(Records supplied)

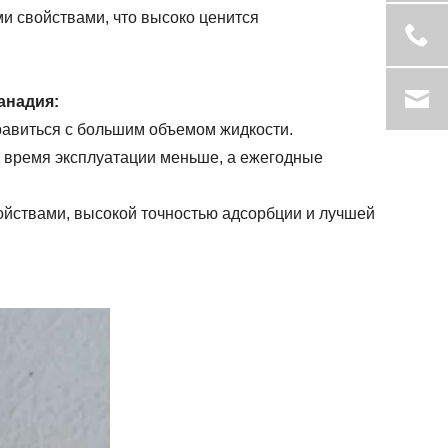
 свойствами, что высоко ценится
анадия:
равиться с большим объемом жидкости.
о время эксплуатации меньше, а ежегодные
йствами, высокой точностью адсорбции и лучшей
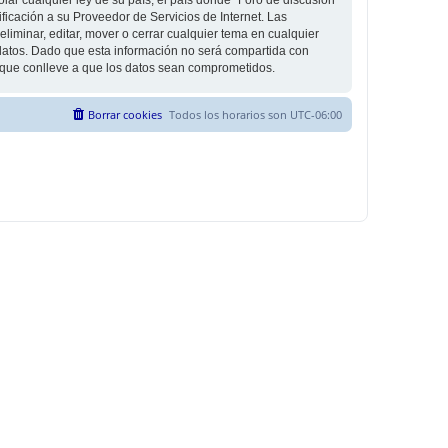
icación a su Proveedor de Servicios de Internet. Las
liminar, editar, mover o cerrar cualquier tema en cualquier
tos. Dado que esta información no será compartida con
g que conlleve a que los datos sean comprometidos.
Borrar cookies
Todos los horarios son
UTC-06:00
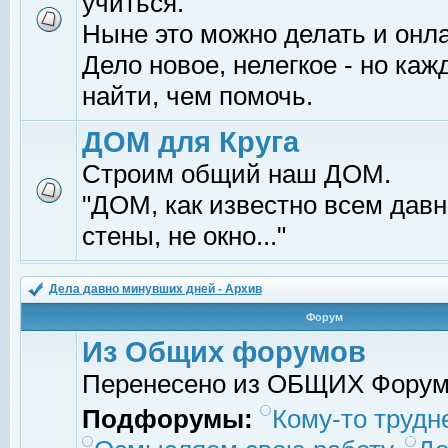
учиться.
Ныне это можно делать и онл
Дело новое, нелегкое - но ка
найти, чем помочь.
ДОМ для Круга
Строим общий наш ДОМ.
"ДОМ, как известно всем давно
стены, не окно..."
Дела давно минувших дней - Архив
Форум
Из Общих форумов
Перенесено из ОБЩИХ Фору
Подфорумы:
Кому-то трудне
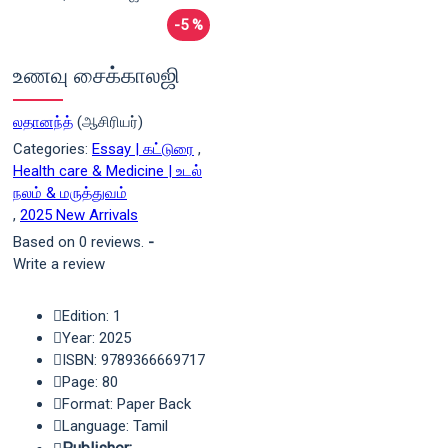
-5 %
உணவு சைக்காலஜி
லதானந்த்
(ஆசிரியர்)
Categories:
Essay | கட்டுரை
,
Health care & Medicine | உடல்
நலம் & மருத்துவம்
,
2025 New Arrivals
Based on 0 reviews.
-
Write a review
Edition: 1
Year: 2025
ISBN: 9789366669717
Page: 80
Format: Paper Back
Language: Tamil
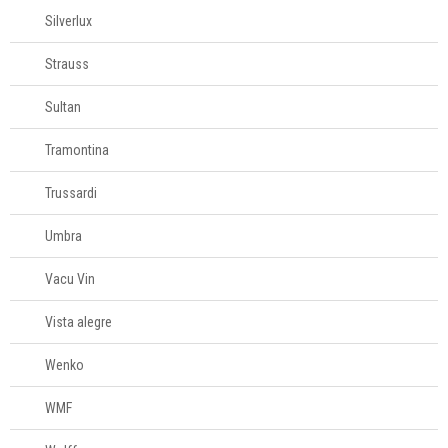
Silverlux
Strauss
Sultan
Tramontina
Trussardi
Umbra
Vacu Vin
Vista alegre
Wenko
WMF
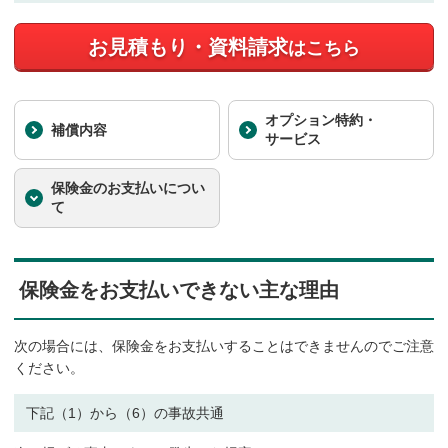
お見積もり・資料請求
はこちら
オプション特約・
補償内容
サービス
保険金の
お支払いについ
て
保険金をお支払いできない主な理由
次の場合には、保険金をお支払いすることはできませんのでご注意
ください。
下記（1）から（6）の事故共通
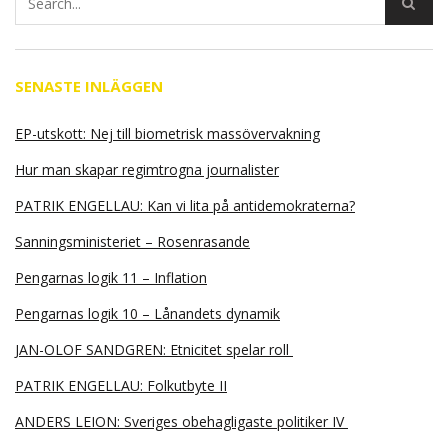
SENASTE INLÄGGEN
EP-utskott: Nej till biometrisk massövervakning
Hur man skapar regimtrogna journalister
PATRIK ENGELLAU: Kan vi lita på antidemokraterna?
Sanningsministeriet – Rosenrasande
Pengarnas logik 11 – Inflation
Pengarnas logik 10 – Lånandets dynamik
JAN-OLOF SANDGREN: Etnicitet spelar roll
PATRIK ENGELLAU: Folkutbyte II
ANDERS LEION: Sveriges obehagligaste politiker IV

(End Records supplied)

- Required action:
Reproduce each line of the entries above from the one containing "Pengarnas logik 11 – Inflation" through the last, exactly, and no other line.

- Solution below:
Pengarnas logik 11 – Inflation
Pengarnas logik 10 – Lånandets dynamik
JAN-OLOF SANDGREN: Etnicitet spelar roll
PATRIK ENGELLAU: Folkutbyte II
ANDERS LEION: Sveriges obehagligaste politiker IV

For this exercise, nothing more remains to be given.